> Dataset records
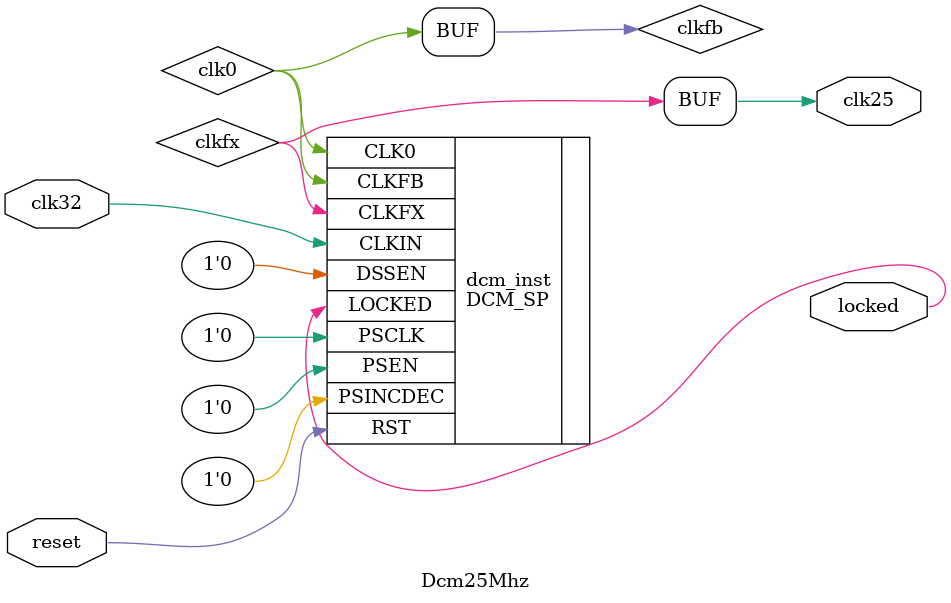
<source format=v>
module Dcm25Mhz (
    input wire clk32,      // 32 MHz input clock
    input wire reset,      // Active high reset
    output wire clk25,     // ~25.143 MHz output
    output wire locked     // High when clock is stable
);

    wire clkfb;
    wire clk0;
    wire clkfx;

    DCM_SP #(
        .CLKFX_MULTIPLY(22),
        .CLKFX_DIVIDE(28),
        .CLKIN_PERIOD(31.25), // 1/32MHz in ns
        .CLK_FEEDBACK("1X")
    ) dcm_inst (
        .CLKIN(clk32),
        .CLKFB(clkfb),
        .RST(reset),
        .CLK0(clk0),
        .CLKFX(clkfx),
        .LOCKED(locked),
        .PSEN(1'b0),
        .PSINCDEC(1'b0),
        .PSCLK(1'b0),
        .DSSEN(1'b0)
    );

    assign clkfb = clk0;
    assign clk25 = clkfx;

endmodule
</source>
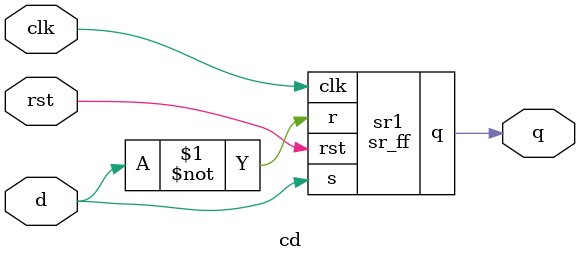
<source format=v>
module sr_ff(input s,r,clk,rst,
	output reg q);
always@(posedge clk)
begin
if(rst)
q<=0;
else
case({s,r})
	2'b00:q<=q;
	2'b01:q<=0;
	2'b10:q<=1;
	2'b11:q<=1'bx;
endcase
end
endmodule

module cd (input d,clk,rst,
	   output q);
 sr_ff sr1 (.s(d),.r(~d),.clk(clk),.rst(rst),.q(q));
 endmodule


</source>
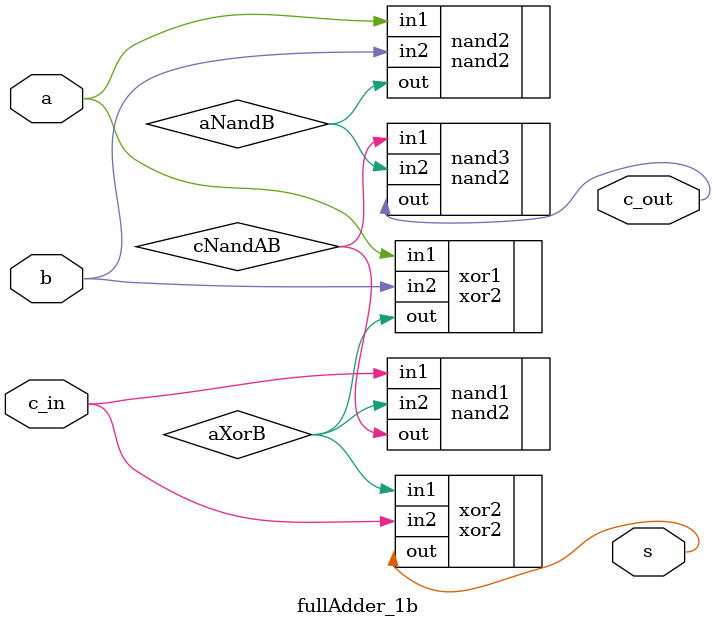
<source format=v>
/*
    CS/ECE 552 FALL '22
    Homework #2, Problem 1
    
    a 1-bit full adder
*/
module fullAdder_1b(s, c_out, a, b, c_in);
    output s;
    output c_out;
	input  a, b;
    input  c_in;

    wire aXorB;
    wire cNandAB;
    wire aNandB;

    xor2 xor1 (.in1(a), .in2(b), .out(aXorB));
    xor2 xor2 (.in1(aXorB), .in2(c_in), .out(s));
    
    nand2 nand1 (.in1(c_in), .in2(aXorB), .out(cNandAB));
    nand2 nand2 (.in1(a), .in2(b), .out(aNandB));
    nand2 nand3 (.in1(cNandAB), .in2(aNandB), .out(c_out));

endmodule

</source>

> Problem details
The records above, minus their pictures, are to be returned word for word.

> Written response
<source format=v>
module Dcm25Mhz (
    input wire clk32,      // 32 MHz input clock
    input wire reset,      // Active high reset
    output wire clk25,     // ~25.143 MHz output
    output wire locked     // High when clock is stable
);

    wire clkfb;
    wire clk0;
    wire clkfx;

    DCM_SP #(
        .CLKFX_MULTIPLY(22),
        .CLKFX_DIVIDE(28),
        .CLKIN_PERIOD(31.25), // 1/32MHz in ns
        .CLK_FEEDBACK("1X")
    ) dcm_inst (
        .CLKIN(clk32),
        .CLKFB(clkfb),
        .RST(reset),
        .CLK0(clk0),
        .CLKFX(clkfx),
        .LOCKED(locked),
        .PSEN(1'b0),
        .PSINCDEC(1'b0),
        .PSCLK(1'b0),
        .DSSEN(1'b0)
    );

    assign clkfb = clk0;
    assign clk25 = clkfx;

endmodule
</source>
<source format=v>
module sr_ff(input s,r,clk,rst,
	output reg q);
always@(posedge clk)
begin
if(rst)
q<=0;
else
case({s,r})
	2'b00:q<=q;
	2'b01:q<=0;
	2'b10:q<=1;
	2'b11:q<=1'bx;
endcase
end
endmodule

module cd (input d,clk,rst,
	   output q);
 sr_ff sr1 (.s(d),.r(~d),.clk(clk),.rst(rst),.q(q));
 endmodule


</source>
<source format=v>
/*
    CS/ECE 552 FALL '22
    Homework #2, Problem 1
    
    a 1-bit full adder
*/
module fullAdder_1b(s, c_out, a, b, c_in);
    output s;
    output c_out;
	input  a, b;
    input  c_in;

    wire aXorB;
    wire cNandAB;
    wire aNandB;

    xor2 xor1 (.in1(a), .in2(b), .out(aXorB));
    xor2 xor2 (.in1(aXorB), .in2(c_in), .out(s));
    
    nand2 nand1 (.in1(c_in), .in2(aXorB), .out(cNandAB));
    nand2 nand2 (.in1(a), .in2(b), .out(aNandB));
    nand2 nand3 (.in1(cNandAB), .in2(aNandB), .out(c_out));

endmodule

</source>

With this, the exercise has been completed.